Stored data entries

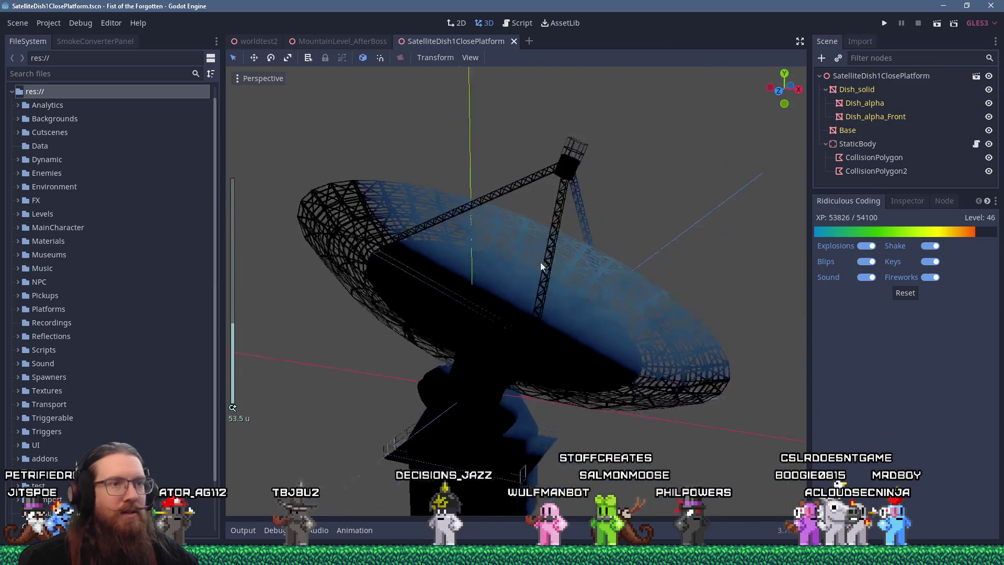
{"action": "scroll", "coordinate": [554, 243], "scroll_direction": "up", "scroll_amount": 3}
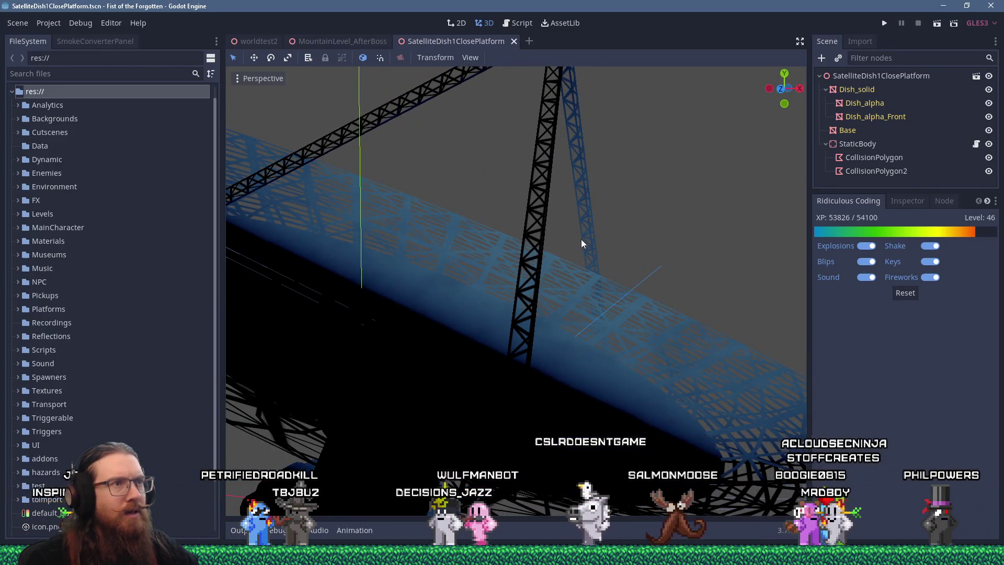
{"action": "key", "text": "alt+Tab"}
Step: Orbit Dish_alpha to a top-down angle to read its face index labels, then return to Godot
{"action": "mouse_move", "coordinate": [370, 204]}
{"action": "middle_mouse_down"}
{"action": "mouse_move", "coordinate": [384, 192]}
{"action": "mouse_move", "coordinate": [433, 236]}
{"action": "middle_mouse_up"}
---
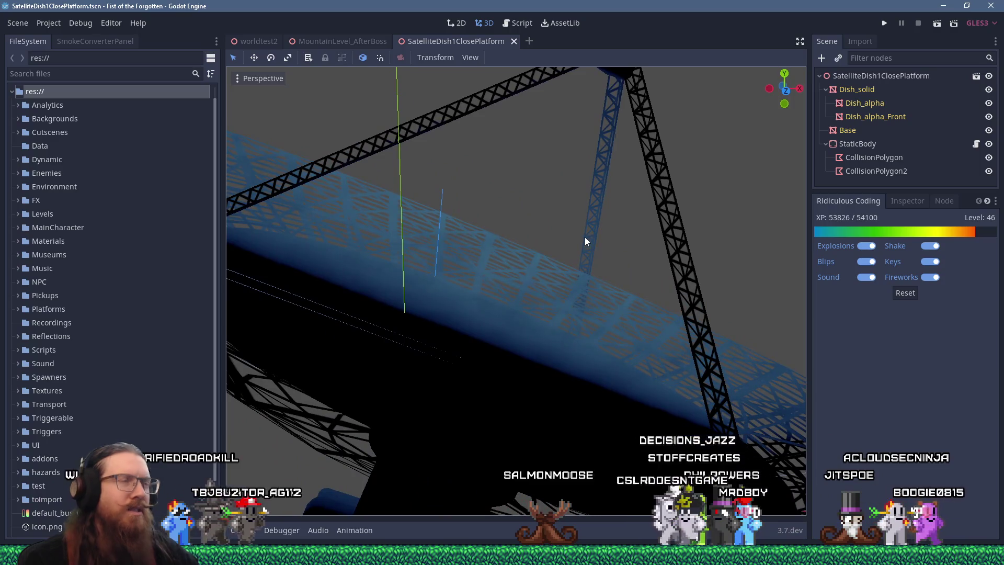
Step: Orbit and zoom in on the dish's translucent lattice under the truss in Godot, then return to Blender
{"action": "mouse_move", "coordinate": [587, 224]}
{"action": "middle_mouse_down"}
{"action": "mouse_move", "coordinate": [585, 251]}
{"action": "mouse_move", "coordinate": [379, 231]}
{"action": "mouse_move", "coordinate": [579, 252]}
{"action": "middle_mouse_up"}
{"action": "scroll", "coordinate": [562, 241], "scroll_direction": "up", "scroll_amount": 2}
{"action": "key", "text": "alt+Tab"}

> **TASK BRIEF**:
Copy out each line in the preceding records that contains "return".

> **ANSWER BELOW**:
Step: Orbit Dish_alpha to a top-down angle to read its face index labels, then return to Godot
Step: Orbit and zoom in on the dish's translucent lattice under the truss in Godot, then return to Blender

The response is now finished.